* _Instructions for the task_
Whenever a line in the entries below contains "nose", copy that line.

* _Pictured people or hands with joints_

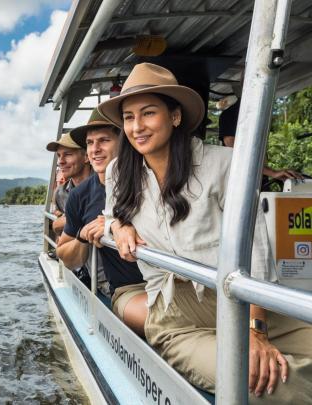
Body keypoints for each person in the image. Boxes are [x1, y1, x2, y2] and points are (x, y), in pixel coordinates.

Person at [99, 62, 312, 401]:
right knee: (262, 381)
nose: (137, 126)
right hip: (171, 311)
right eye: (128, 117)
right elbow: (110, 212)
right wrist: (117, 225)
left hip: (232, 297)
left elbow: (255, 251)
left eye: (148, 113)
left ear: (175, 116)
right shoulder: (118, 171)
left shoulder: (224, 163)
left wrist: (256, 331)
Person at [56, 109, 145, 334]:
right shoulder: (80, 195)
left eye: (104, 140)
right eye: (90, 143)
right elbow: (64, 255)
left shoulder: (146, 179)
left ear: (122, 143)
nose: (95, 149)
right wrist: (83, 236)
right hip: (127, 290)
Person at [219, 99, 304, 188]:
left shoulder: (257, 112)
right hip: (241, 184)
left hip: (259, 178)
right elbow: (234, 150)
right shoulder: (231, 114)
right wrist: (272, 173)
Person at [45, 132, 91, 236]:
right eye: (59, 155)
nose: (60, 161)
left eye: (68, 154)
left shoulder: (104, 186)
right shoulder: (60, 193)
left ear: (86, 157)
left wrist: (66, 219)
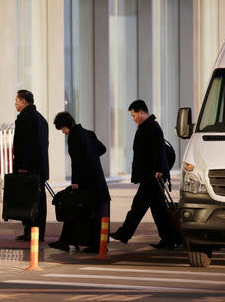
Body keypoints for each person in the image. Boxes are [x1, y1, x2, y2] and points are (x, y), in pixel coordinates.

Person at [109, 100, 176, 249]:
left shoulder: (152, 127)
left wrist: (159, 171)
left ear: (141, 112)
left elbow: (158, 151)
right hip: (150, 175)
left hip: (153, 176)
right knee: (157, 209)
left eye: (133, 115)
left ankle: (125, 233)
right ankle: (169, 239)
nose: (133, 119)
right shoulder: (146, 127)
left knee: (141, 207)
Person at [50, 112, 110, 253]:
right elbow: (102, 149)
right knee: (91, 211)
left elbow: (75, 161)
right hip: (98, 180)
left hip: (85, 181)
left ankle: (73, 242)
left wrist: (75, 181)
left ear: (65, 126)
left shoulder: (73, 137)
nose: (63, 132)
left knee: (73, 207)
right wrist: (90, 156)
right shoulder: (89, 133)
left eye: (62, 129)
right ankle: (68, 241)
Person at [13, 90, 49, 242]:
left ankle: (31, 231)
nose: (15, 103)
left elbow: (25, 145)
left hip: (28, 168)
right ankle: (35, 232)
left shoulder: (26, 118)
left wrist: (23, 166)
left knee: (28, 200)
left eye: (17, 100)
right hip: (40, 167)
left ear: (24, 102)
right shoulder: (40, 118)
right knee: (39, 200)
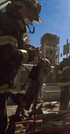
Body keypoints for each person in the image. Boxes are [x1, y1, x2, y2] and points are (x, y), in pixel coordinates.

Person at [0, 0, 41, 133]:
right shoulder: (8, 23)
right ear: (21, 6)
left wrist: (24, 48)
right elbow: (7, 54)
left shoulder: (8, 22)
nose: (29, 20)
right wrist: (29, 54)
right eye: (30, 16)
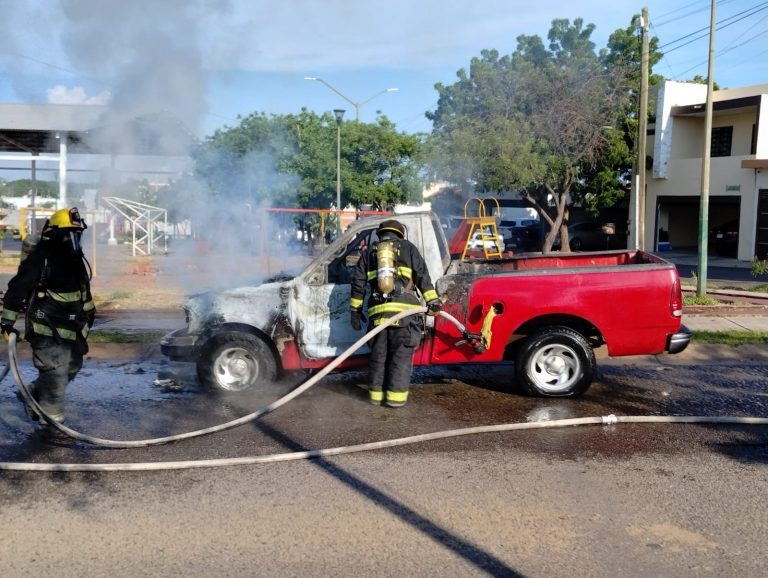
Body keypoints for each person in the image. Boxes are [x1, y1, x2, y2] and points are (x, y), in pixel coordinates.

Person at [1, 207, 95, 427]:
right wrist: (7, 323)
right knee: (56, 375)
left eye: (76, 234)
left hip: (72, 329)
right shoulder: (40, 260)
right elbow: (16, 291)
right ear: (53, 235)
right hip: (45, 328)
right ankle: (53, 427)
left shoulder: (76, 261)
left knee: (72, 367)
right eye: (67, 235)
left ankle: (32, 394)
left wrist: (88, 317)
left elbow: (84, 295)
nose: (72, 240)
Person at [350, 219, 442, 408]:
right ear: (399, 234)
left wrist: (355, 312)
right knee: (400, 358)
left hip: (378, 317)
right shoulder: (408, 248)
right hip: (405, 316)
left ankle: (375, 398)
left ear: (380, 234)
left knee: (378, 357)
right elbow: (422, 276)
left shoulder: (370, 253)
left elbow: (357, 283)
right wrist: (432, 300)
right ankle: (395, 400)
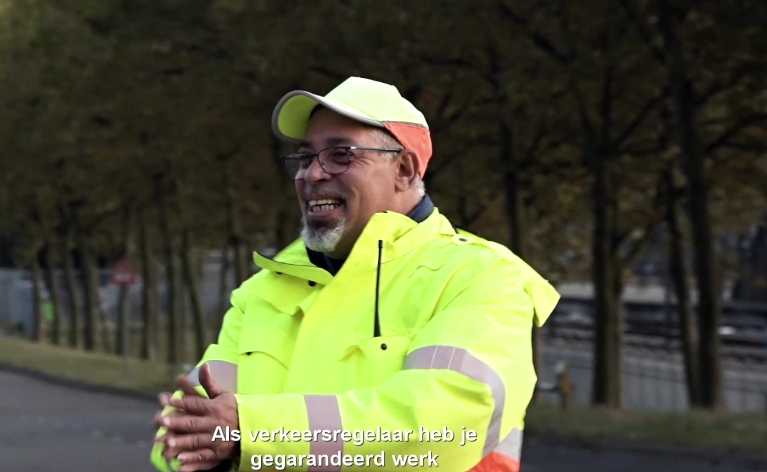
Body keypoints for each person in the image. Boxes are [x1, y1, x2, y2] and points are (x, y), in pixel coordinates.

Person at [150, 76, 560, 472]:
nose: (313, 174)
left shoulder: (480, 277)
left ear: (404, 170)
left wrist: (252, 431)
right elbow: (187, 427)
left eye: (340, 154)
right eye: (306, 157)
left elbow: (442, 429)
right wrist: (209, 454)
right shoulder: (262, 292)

* _Problem solution_
nose: (137, 126)
nose: (95, 149)
nose: (60, 161)
nose: (133, 119)
nose: (63, 132)
nose: (15, 103)
nose: (29, 20)
nose: (72, 240)
nose: (313, 174)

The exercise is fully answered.